Tuesday, February 15, 2011 7:39 AM
Thanks for looking into that, Tiger!
Cheers!
Ace
Ace Fekay
MVP, MCT, MCITP EA, MCTS Windows 2008 & Exchange 2007, MCSE & MCSA 2003/2000, MCSA Messaging 2003
Microsoft Certified Trainer
Microsoft MVP - Directory Services
This posting is provided AS-IS with no warranties or guarantees and confers no rights.
Tuesday, February 15, 2011 10:54 AM
Thanks Tiger - Good to know!
Cheers
Paul
Wednesday, February 16, 2011 1:51 AM
Hi GeekierThanYou,
Please feel free to let us know if the information was helpful to you.
Thanks,
Tiger Li
TechNet Subscriber Support in forum
If you have any feedback on our support, please contact [email protected]
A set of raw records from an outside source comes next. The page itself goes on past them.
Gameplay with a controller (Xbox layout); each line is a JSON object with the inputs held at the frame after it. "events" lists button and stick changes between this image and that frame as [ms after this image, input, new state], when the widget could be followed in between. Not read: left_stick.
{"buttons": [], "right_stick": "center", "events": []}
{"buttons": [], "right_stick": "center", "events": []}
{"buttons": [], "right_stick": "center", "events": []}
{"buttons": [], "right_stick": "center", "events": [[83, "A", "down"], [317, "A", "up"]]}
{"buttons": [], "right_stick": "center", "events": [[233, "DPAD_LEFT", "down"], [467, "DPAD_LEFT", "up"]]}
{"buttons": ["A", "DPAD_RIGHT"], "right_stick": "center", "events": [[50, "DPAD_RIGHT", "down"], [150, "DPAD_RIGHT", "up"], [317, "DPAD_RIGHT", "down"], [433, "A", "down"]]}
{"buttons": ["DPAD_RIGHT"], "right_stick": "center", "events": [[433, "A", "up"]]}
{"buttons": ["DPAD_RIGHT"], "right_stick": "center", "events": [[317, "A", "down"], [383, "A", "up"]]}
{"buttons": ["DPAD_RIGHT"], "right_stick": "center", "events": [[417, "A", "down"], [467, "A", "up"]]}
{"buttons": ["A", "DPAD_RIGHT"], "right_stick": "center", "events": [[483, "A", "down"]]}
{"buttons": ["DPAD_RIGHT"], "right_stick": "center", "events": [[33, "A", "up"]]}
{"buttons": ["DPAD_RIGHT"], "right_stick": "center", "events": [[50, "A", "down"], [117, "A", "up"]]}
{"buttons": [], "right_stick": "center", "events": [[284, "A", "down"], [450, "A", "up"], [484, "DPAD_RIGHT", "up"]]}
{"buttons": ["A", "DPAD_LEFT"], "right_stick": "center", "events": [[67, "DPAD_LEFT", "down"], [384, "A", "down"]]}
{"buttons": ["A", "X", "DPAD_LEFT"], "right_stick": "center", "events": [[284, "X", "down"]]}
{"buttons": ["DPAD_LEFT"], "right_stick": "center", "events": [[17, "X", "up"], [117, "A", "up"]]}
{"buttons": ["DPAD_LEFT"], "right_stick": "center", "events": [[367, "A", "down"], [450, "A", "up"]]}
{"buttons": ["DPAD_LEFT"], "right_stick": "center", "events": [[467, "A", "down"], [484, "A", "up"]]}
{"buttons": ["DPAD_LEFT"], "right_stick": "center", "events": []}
Please remember to click “Mark as Answer” on the post that helps you, and to click “Unmark as Answer” if a marked post does not actually answer your question. This can be beneficial to other community members reading the thread.
Friday, June 24, 2011 7:38 AM
Hi everybody,
while simulating an adsl connection outage we ran into the same issue today.
In our case we noticed that Windows 7 Enterprise SP1 doesn't keep the previously leased DHCP address also.
Applying the "dontpinggateway" fix to the Windows 7 machine did resolve the issue though.